The 3rd-Generation Partnership Project (3GPP) has recently developed specifications, applicable to Release-7 Universal Terrestrial Radio Access (UTRA) systems, for delivering so-called Multimedia Broadcast Multicast Services (MBMS) using a single-frequency network (SFN). MBMS over SFN (MBSFN) provides significantly higher spectral efficiency compared to the MBMS approach in earlier systems (e.g., Release 6 systems), and is primarily intended for broadcasting mobile television services that demand high bit-rates on carriers dedicated to MBMS. Since MBMS services are broadcast only, MBSFN is inherently suited for transmissions in unpaired frequency bands.

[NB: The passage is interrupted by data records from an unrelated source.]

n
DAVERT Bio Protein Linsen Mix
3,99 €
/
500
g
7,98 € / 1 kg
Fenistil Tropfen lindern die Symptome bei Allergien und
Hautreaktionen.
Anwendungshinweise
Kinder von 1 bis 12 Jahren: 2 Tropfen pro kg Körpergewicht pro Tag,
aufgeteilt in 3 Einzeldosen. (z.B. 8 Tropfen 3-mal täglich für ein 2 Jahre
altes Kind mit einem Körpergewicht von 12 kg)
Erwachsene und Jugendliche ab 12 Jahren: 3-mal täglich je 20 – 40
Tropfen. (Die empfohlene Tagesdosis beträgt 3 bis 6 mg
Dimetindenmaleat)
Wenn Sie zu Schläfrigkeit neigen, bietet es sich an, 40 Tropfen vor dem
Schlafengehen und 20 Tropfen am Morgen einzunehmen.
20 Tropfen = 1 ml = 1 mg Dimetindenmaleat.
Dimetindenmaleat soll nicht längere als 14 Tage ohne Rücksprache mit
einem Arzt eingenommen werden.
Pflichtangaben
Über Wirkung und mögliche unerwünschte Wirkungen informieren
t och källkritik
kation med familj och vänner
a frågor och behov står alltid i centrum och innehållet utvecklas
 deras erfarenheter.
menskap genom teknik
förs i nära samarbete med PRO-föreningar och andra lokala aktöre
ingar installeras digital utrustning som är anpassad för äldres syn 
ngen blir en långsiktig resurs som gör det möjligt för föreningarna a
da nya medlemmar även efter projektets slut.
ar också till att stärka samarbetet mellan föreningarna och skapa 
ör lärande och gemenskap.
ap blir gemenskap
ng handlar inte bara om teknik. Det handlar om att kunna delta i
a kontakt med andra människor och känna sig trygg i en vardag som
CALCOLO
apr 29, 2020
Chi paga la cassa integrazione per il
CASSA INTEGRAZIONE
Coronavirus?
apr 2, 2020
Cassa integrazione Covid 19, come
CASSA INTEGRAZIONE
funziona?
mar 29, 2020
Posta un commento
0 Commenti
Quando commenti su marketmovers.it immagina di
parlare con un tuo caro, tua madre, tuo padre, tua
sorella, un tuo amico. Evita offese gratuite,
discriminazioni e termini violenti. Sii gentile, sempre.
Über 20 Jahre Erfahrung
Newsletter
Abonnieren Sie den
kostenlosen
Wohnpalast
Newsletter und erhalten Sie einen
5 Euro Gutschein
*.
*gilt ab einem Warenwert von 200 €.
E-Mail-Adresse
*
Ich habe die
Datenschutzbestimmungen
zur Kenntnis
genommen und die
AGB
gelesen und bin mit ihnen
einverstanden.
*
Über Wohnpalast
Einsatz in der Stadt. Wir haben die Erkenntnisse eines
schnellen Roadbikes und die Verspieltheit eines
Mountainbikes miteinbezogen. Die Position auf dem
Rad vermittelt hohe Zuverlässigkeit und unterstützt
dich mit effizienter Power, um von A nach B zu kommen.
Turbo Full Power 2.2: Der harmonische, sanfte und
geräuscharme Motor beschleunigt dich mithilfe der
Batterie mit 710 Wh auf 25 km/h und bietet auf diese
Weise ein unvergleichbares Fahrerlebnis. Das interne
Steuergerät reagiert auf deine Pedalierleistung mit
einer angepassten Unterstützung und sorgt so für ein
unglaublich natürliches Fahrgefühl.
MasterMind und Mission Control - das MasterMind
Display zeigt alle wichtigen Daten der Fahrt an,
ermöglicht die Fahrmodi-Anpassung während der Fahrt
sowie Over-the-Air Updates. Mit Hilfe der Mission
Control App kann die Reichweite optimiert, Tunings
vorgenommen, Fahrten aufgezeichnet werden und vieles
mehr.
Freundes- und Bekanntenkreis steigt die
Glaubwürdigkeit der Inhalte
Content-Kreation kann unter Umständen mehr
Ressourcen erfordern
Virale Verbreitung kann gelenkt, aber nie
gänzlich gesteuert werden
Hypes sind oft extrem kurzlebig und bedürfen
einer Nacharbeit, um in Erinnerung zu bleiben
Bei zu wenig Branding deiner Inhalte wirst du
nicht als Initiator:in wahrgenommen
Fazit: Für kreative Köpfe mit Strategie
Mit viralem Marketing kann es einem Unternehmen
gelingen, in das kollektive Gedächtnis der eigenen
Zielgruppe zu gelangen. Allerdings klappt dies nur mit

With SFN transmissions, multiple base stations transmit the same waveform at the same time. A mobile terminal can receive signals from two or more of these base stations and treat the received signal as if it was transmitted by a single base station serving a large cell. For UTRA systems, SFN transmission implies that a cluster of time synchronized base stations (Node B's, in 3GPP terminology), transmit the same data, using the same channelization and scrambling codes.

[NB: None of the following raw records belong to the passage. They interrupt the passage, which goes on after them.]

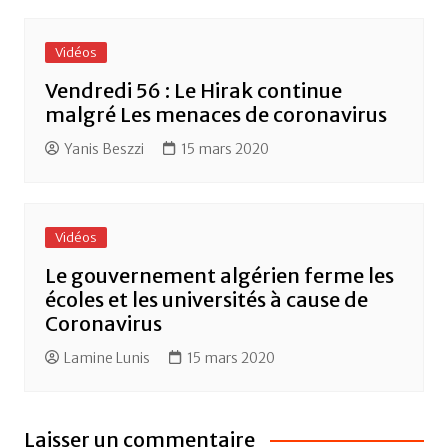
Vidéos
Vendredi 56 : Le Hirak continue
malgré Les menaces de coronavirus
Yanis Beszzi
15 mars 2020
Vidéos
Le gouvernement algérien ferme les
écoles et les universités à cause de
Coronavirus
Lamine Lunis
15 mars 2020
Laisser un commentaire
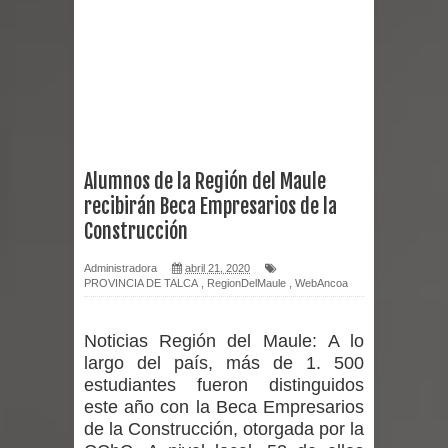
Miles llegan a la Plaza de Armas de
Talca en el inicio de la Fiesta del
Chancho 2026
Torneo de Asadores reúne a 13
Alumnos de la Región del Maule
recibirán Beca Empresarios de la
equipos en la Fiesta del Chancho
Construcción
2026 en Talca
Administradora
abril 21, 2020
PROVINCIA DE TALCA
,
RegionDelMaule
,
WebAncoa
Alerta por hantavirus: expertos piden
reforzar medidas y consulta oportuna
Noticias Región del Maule:
A lo
largo del país, más de 1. 500
Matrimonios Linarenses Celebraron
estudiantes fueron distinguidos
este año con la Beca Empresarios
Bodas de Oro
de la Construcción, otorgada por la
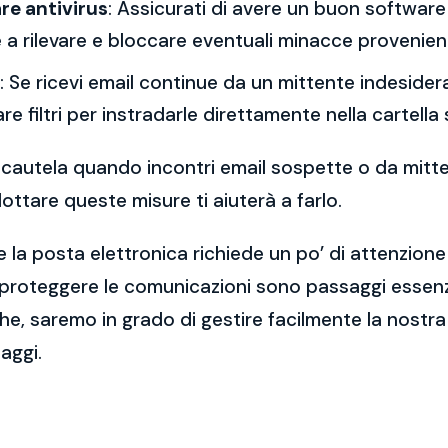
re antivirus
: Assicurati di avere un buon software 
a rilevare e bloccare eventuali minacce provenient
: Se ricevi email continue da un mittente indesidera
re filtri per instradarle direttamente nella cartella
 la cautela quando incontri email sospette o da mitt
ttare queste misure ti aiuterà a farlo.
 la posta elettronica richiede un po’ di attenzione
 proteggere le comunicazioni sono passaggi essenzi
e, saremo in grado di gestire facilmente la nostra 
aggi.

Mobile terminals developed for use in Wideband Code-Division Multiple Access (W-CDMA) systems generally use a continuously transmitted, code-multiplexed pilot signal (known as the common pilot channel, or CPICH, in 3GPP specifications) for channel estimation. Although a code-multiplexed pilot channel performs well in unicast radio environments, the MBSFN channel has a much larger delay spread and thus a larger number of paths to estimate in the radio receiver. Accurate channel estimation requires long averaging over many slots. This is difficult to realize in situations where a small duty cycle is used, i.e., where a mobile terminal's receiver is only operational during intervals that are as short as possible. Thus, improved pilot signals are needed.